DATA PROVIDED.
______________________________
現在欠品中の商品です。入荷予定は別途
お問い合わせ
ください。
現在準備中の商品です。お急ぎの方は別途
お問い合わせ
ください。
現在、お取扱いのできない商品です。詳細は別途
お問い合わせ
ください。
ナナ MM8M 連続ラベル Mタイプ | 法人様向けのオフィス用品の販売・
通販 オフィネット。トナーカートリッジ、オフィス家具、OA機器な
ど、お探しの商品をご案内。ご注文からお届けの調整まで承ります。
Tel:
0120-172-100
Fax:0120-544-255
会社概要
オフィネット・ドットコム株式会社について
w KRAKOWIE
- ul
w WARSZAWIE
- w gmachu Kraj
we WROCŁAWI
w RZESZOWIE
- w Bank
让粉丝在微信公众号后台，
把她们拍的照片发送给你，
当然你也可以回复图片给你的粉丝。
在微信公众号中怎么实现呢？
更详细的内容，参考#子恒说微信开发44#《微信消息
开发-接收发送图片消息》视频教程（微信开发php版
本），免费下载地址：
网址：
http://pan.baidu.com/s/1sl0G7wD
______________________________
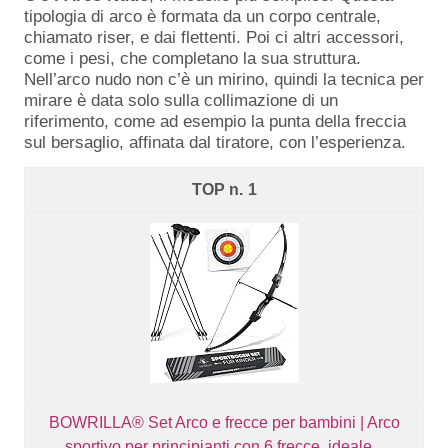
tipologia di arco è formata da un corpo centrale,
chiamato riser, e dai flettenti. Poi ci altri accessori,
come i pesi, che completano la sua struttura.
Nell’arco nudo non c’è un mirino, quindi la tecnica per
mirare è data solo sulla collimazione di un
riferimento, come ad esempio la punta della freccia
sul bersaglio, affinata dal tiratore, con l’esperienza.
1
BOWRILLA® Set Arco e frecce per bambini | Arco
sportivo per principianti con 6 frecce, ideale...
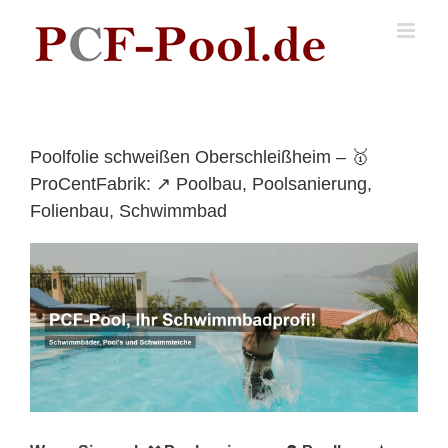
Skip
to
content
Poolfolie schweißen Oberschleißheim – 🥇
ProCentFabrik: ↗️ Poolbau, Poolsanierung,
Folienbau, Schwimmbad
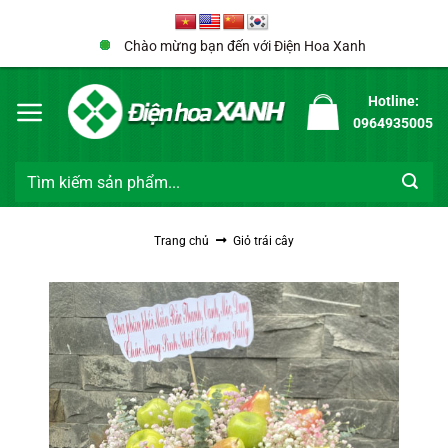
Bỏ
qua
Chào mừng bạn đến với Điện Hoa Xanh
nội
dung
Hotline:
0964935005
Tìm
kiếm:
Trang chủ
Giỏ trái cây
______________________________
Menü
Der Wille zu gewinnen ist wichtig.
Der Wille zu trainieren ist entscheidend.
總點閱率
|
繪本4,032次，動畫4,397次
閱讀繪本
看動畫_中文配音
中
______________________________
WORK REQUEST.
Within these entries, output exactly the lines starting at the one with "come i pesi, che completano la sua struttura." and finishing at the one with "Giỏ trái cây". Leave pictures out of the output.

REPLY.
come i pesi, che completano la sua struttura.
Nell’arco nudo non c’è un mirino, quindi la tecnica per
mirare è data solo sulla collimazione di un
riferimento, come ad esempio la punta della freccia
sul bersaglio, affinata dal tiratore, con l’esperienza.
1
BOWRILLA® Set Arco e frecce per bambini | Arco
sportivo per principianti con 6 frecce, ideale...
Skip
to
content
Poolfolie schweißen Oberschleißheim – 🥇
ProCentFabrik: ↗️ Poolbau, Poolsanierung,
Folienbau, Schwimmbad
Bỏ
qua
Chào mừng bạn đến với Điện Hoa Xanh
nội
dung
Hotline:
0964935005
Tìm
kiếm:
Trang chủ
Giỏ trái cây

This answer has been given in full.